While Dr Dumuid is yet to come up with a “Goldilocks day” for adults, she has one that she says is most beneficial for the mental, physical and cognitive function of children aged 11 and 12.

But even with children, priorities can shift, and if exams are approaching, a student might need to temporarily adjust the dial to manage their time differently.

To help with this, Dr Dumuid developed an online tool which lets students rank what’s most important to them to give a more personalised 24-hour breakdown.

“One size rarely fits all in population health,” she says.

More than one optimum day

No matter how much time we want to invest in being happy and healthy, not everyone has complete agency over how they spend their day.

There can be many limitations depending on where you live, what you earn and whether your capacity is restricted, for example, by chronic health conditions.

And the daily activity combinations researchers looked at in the new study didn’t incorporate things like social interactions, which can improve mental and physical health.

So how many hours a day should we spend socialising? Recent research in Nature found there’s no universal balance between solitude and socialising.

In fact, solitude (when the person chooses it) can reduce stress levels.

This is another reason why Dr Dumuid thinks we’ll never have one single optimum day for overall health.

Instead, perhaps we’ll one day have multiple “best days” with different purposes.

“In the future you might wake up and decide ‘OK, today I want to preference my mental health, let me see what my options are.’

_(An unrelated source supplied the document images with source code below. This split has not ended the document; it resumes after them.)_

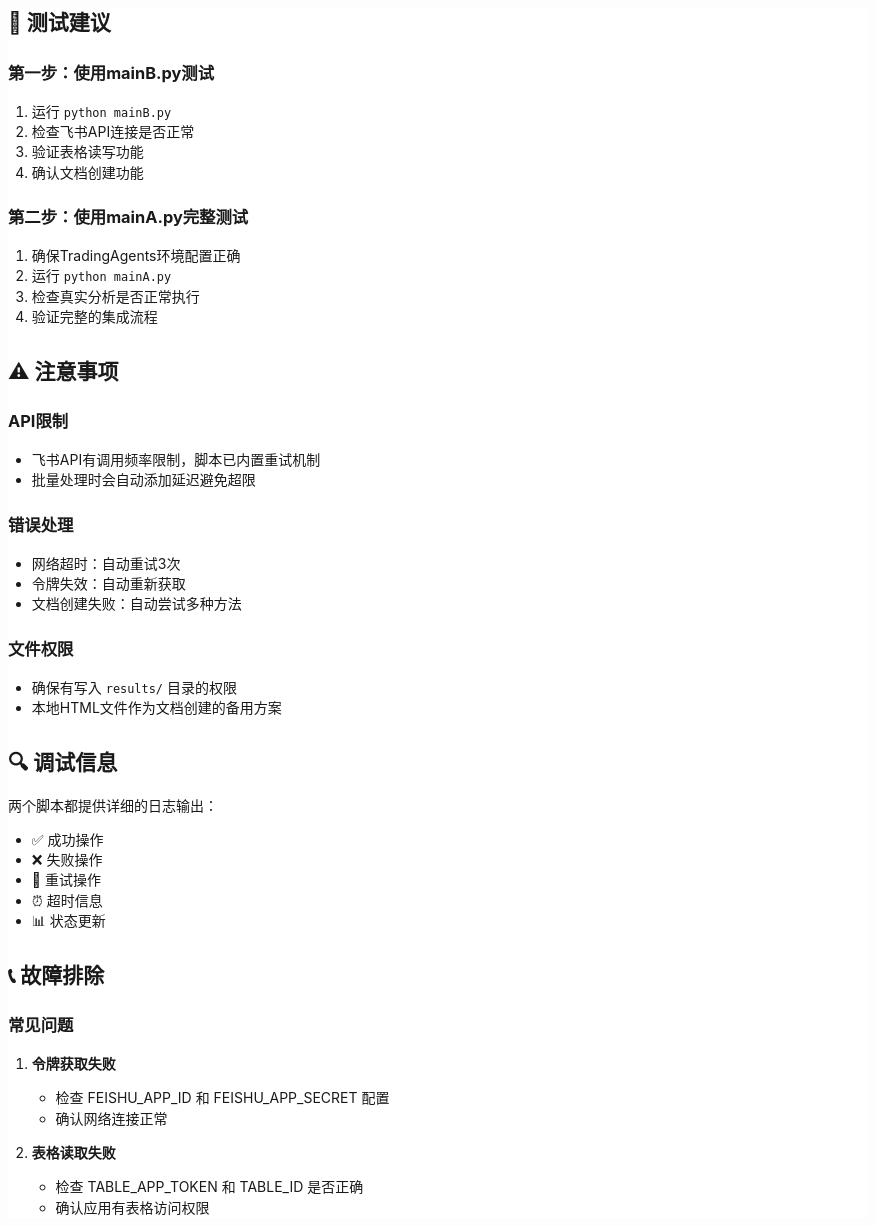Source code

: ## 🧪 测试建议

### 第一步：使用mainB.py测试
1. 运行 `python mainB.py`
2. 检查飞书API连接是否正常
3. 验证表格读写功能
4. 确认文档创建功能

### 第二步：使用mainA.py完整测试
1. 确保TradingAgents环境配置正确
2. 运行 `python mainA.py`
3. 检查真实分析是否正常执行
4. 验证完整的集成流程

## ⚠️ 注意事项

### API限制
- 飞书API有调用频率限制，脚本已内置重试机制
- 批量处理时会自动添加延迟避免超限

### 错误处理
- 网络超时：自动重试3次
- 令牌失效：自动重新获取
- 文档创建失败：自动尝试多种方法

### 文件权限
- 确保有写入 `results/` 目录的权限
- 本地HTML文件作为文档创建的备用方案

## 🔍 调试信息

两个脚本都提供详细的日志输出：
- ✅ 成功操作
- ❌ 失败操作
- 🔄 重试操作
- ⏰ 超时信息
- 📊 状态更新

## 📞 故障排除

### 常见问题

1. **令牌获取失败**
   - 检查 FEISHU_APP_ID 和 FEISHU_APP_SECRET 配置
   - 确认网络连接正常

2. **表格读取失败**
   - 检查 TABLE_APP_TOKEN 和 TABLE_ID 是否正确
   - 确认应用有表格访问权限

“Then you focus on something else the next day, and then over a week you can balance it out to be a good, healthy week.”

Dr Brakenridge hopes his findings will be used by the federal government to update current health guidelines so they can better reflect the full spectrum of human behaviour.

He says Australia should look to Canada, which has the world’s first 24-hour movement guidelines that lay out how much time adults should spend doing aerobic activities, muscle strengthening, sleeping, sitting and using a screen.